The team Declarations deadlines were different in Info Pack to the team form.

Yes. Sorry this caused delays and we will try to be clear and consistent on all documentation.

The scoreboard did not show ages, some heat numbers and not all information on relays.

We have been here before and had previously agreed this and written it into the meet specification, but sometimes things are overlooked it was the first time the pool and scoreboard had been configured in this way.

We will be alert to ensure that the age group is displayed next time.

Why does the equipment breakdown and cause delays?

This is out of our control. All of the timing equipment is supplied by the pool and rather like us (or some of us anyway) it is beginning to show its age. Masters Nationals is one of only 3 events (Age Group Inter-County & BUCS) which uses the pool configured in the 2 x 25m format and the problems are only highlighted when ALL of the equipment is being used.

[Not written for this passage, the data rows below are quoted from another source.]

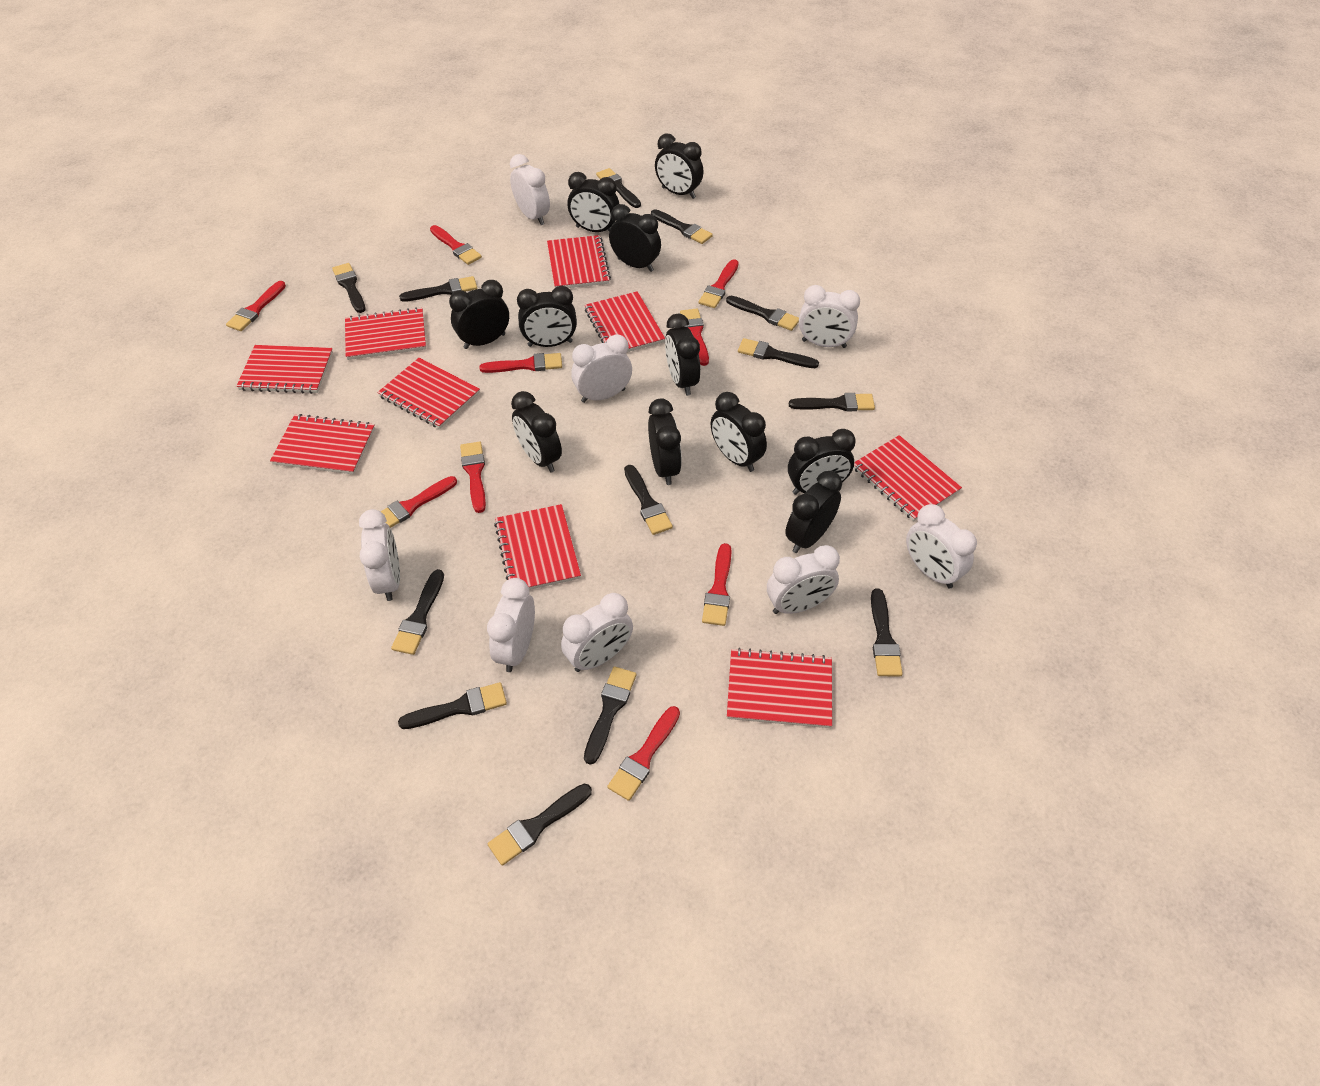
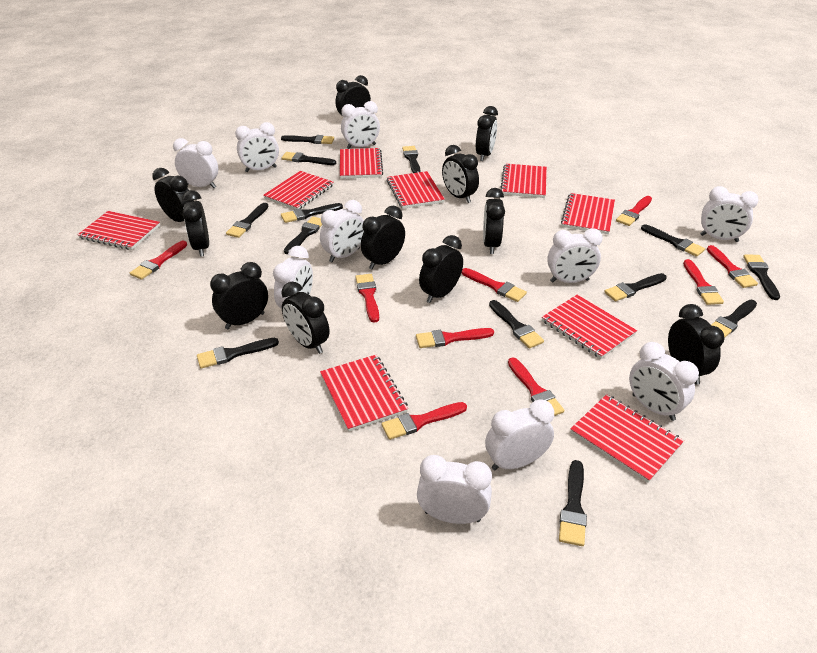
white clock: [359,509,400,601] [487,578,535,672] [510,154,550,225] [561,593,633,672] [571,334,632,403] [767,545,840,614] [799,285,860,348] [906,504,977,588] = 8 -> [173,138,218,188] [235,122,279,172] [273,246,313,309] [320,200,364,262] [341,101,380,149] [417,455,492,524] [485,399,554,470] [547,228,603,283] [629,342,699,421] [700,186,759,242] = 10

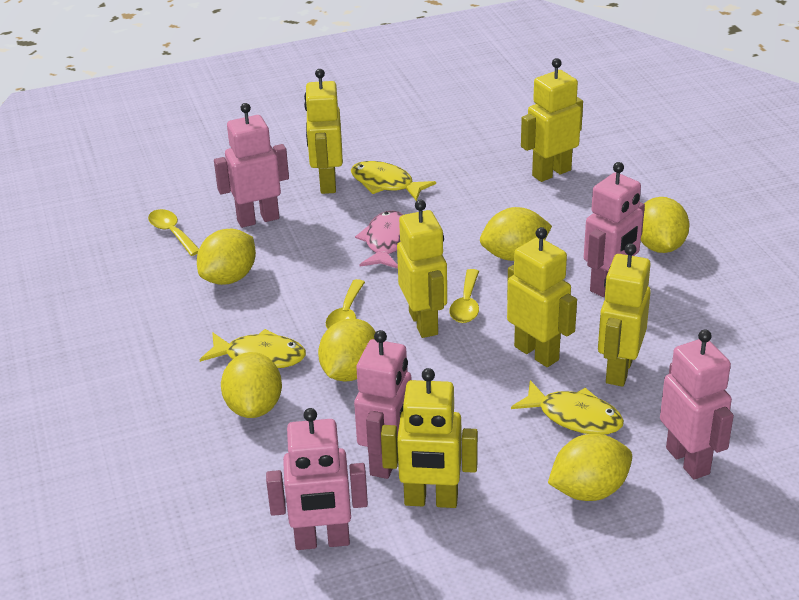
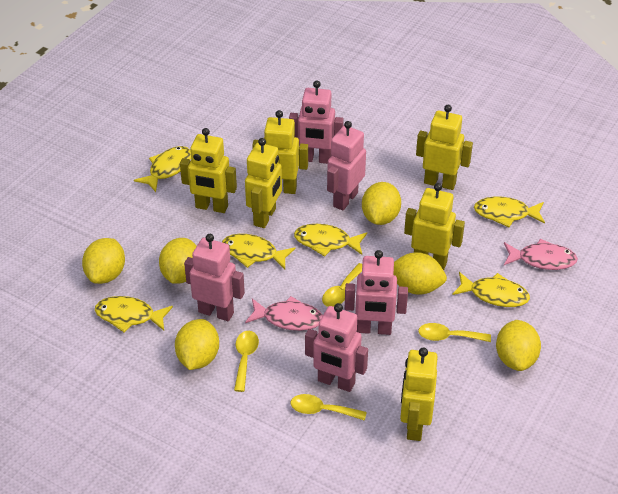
pink fish: [355,211,403,269] = 1 -> [245,296,323,331] [504,239,578,270] = 2
yellow fish: [200,329,306,368] [351,161,436,201] [511,380,624,435] = 3 -> [95,296,173,332] [134,146,191,192] [222,234,295,269] [294,224,367,256] [452,272,530,307] [474,197,545,227] = 6
yellow spoon: [148,209,199,256] [326,279,365,329] [449,269,479,323] = 3 -> [234,331,259,392] [291,394,367,421] [322,263,362,307] [418,323,491,342] = 4

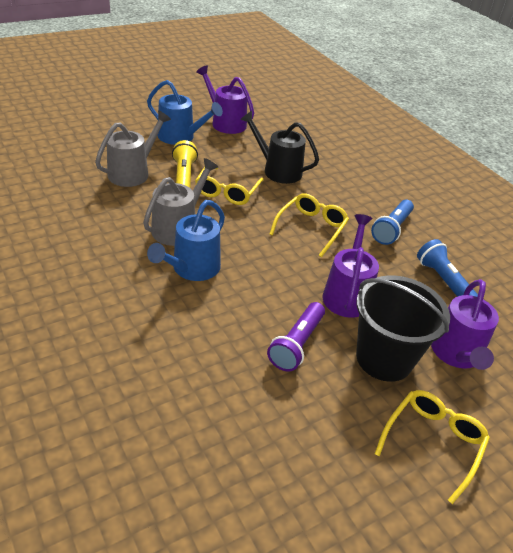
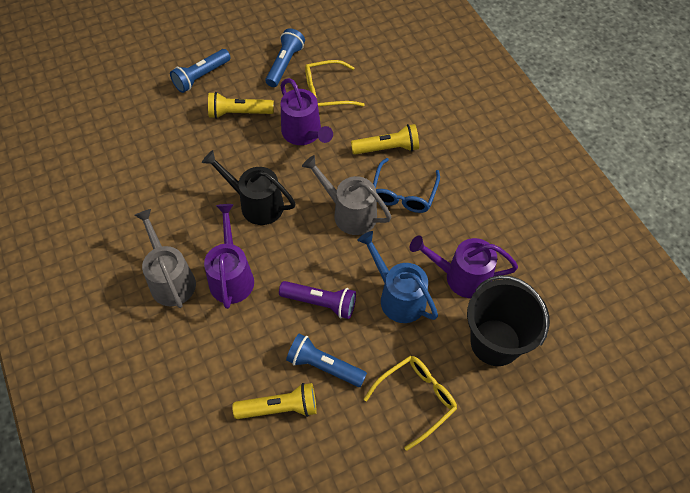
blue flashlight: [371,200,414,245] [417,239,478,297] = 2 -> [170,49,231,93] [265,28,305,87] [286,334,367,387] = 3
blue glasses: none = 0 -> [373,158,440,213] = 1
blue watering can: [147,80,223,145] [147,200,225,281] = 2 -> [357,231,438,323] = 1
yellow flashlight: [172,140,198,188] = 1 -> [208,92,274,119] [232,383,317,419] [351,124,419,155] = 3
yellow glasses: [195,167,264,205] [270,193,349,257] [375,390,490,504] = 3 -> [305,60,365,106] [364,356,457,451] = 2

The Meet Manager and Technical Director had a meeting with the Pool Management about the unacceptable delays, who promised an investment in both capital equipment and staff training to ensure that there is no repetition of the issues we had. We will be following this up.

Unfortunately there are only 2 other pools in the UK, which could cope with our event and both have drawbacks. London – which is expensive and reluctant to commit to entire weekend hires, and Sunderland- which is not geographically convenient and may not have the immediate infrastructure to support an event the size of Masters Nationals.

We love the commentators please can we have them again?

Yes, if they’ll come. Duncan Mckinnell and Sandra Inglis did a fantastic job.

Us older age groups can’t read or get to phones etc for heat sheets please can you make them easier to get to?

Yes definitely. Placing heat sheets in one specific area for older age groups may be a solution. It may not be as easy as printing in a larger font but we will look at this.

I like the split in the warm ups but can we have more information on the scoreboard?

The warm up plan worked well particularly the age group split. We will see what we can do about displaying more detailed information re lane allocation on the score board.

Can you make the QT’s faster? Can you make the QTs slower? Are we going to have qualifying times again?

There were 78 more people entered this year compared to 2016 therefore the QTs have not put people off entering. As we mentioned earlier there is evidence of a positive effect on lower level meets who have seen their entries increase and have attributed this to swimmers chasing QTs.

The meet was successful and manageable. QTs will be retained for future events and gradually tweaked to improve the standard and to control numbers. There isn’t enough information from 1 year of qualifying times to justify altering them for 2018 but should be reviewed and amended for 2019.

Our view is that QTs were positively received by swimmers, and they will be introduced at the British Masters Championships in June 2018.